■ **ACTIONS TO TAKE**
**A)** In the full-text index post, recast the paragraph beginning "I have confirmed that the Full-Text Indexing service" as a short bulleted list that keeps its main facts.
**B)** Answer these questions from the full-text index post, one answer per line, marked the same way:
(i) How many records does the table hold?
(ii) What do the "Full" and "Incremental" rebuild options return?
(iii) How much downtime is expected for either option under consideration?
**C)** Write the next part of the full-text index post, picking up right after its final sentence.

I have a table that was doing a fine job of full-text search until last week. There are over seven million records, and I see it has over seven million entries in the full-text index.

But nothing more recent than a week old shows up in the search results. I can see in the table's full-text index properties that there are a growing number (maybe 30 thousand today) of "pending" entries, probably corresponding to stuff it hasn't added to the index.

The first thing I checked was whether the index was enabled. It wasn't, so I enabled it, and the process that started the "ALTER FULLTEXT INDEX" job started blocking all the other requests on the server, so I killed it.

I have confirmed that the Full-Text Indexing service is running and starts automatically. I have also confirmed that it's automatically checking for changes, although turning that from "Automatic" to "Manual" to "Off" doesn't seem to do much except reset the number of queued results. (Turning it back to "Automatic" resets the number to 30,000.)

I have tried to rebuild the full-text index, but for "Full" and "Incremental" it throws back a message about "there is already an index". "Update" says "command completed successfully" but doesn't seem to have any effect.

The last thing I did today was:

  1. disable the full-text index
  2. rebuild the clustered index that the FTI is based on
  3. re-enable the FTI

This started off an "ALTER FULLTEXT INDEX" job that, again, blocked all processes that were doing actual work.

We are trying to decide between Option A: wiping the existing FTI and rebuilding from scratch, and Option B: doing the disable / rebuild / re-enable trick, which appears to start something useful. (We would do B then A, but we're anticipating an hour or two of downtime for either, and A has worked in the past.)

Is there a faster way to do any of this? And any idea how I got in this situation in the first place?

■ **Items listed in a dataset**
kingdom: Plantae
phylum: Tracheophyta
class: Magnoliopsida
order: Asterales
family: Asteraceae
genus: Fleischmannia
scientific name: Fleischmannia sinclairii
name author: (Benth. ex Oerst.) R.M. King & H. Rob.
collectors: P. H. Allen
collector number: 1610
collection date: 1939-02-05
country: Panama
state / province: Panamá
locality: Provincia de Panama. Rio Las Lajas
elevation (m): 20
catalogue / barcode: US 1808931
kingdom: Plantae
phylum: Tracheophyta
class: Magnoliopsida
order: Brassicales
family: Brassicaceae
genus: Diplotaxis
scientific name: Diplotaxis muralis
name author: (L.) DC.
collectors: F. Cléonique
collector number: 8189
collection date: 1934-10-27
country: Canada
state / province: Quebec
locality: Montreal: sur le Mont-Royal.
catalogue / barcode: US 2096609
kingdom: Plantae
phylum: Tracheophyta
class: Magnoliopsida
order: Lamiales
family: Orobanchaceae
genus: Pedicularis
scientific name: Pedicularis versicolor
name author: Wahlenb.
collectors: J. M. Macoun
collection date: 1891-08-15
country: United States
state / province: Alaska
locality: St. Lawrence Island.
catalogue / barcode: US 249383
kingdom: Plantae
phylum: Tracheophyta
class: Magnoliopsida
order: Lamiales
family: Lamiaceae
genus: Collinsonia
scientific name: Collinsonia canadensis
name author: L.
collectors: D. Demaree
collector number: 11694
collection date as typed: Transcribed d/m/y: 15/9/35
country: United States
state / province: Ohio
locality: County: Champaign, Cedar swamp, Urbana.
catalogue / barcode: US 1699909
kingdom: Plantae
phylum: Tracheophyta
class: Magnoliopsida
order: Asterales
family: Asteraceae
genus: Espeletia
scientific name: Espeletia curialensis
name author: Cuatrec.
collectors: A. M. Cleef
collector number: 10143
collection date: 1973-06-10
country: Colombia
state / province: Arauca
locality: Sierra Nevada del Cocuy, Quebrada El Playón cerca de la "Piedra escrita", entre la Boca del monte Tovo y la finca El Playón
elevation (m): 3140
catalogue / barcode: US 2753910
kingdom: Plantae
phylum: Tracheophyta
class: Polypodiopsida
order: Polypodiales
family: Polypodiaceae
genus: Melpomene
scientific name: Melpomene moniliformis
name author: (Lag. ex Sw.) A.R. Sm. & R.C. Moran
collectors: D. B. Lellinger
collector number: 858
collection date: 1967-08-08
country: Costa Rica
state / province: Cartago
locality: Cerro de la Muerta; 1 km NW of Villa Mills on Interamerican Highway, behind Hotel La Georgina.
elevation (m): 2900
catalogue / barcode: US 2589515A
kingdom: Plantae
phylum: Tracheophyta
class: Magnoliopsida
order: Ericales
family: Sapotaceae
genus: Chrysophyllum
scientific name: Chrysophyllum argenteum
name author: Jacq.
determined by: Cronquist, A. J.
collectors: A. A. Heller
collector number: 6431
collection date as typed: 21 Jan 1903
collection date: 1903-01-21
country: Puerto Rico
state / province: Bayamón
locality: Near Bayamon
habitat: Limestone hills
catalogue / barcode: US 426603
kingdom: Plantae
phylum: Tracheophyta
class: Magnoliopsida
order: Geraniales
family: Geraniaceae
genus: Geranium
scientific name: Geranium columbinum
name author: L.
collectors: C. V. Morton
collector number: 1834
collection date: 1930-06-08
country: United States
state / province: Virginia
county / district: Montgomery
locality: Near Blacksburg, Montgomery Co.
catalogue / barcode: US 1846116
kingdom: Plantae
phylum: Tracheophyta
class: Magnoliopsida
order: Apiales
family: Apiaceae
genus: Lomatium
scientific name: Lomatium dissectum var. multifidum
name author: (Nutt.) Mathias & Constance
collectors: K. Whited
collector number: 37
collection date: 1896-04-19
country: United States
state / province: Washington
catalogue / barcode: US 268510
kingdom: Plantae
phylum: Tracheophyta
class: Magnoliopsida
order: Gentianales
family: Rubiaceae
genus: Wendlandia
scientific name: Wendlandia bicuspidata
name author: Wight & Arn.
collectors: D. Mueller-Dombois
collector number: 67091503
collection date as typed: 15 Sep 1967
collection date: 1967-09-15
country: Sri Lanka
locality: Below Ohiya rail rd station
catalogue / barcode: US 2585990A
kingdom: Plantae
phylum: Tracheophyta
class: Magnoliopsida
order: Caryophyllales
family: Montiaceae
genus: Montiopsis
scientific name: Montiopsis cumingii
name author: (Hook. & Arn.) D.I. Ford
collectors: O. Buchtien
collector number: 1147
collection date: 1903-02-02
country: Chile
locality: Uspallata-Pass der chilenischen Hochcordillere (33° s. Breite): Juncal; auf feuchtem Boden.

■ **RESULTS IN ORDER**
**A)**
- The Full-Text Indexing service is running and starts automatically.
- The index is automatically checking for changes.
- Switching that setting from "Automatic" to "Manual" to "Off" seems only to reset the number of queued results.
- Switching it back to "Automatic" resets that number to 30,000.

**B)**
(i) Over seven million.
(ii) A message about "there is already an index."
(iii) An hour or two.

**C)**
A: 

That's an interesting problem. You got yourself into it I think because it was disabled. I may have found a way to get you out of it without blocking everything else.

First, know that this behavior is a bug in SQL Server 2005 pre SP1, make sure you have SP1.

If you already do, try:

ALTER FULLTEXT INDEX ON tablename SET CHANGE_TRACKING MANUAL

ALTER FULLTEXT INDEX ON tablename START UPDATE POPULATION

If that works then I think you've run into the same issue as this guy. He just set a job to run every hour or so. Granted, it's a temporary solution but it will give you time until you can actually rebuild the index.

Something else that just came to mind, have you tried REORGANIZEing the index? I know it doesn't block but I'm not sure if it will cause the flush to happen in such a way to keep it from blocking too.

colithium
If I had SP1, I wouldn't be seeing the index-suddenly-disables-itself behavior? That will be of interest to the group here. Thanks. (We're not on SP1.)
dnord
The page I linked to mentioned that the "forever pending" problem is a bug in pre-SP1. Not necessarily that it somehow became disabled (that may be a separate issue).
colithium
A: 

Just to clarify you have checked that the partition the index is created on has space. We ran into this problem in our DEV environment where the full text index would not update.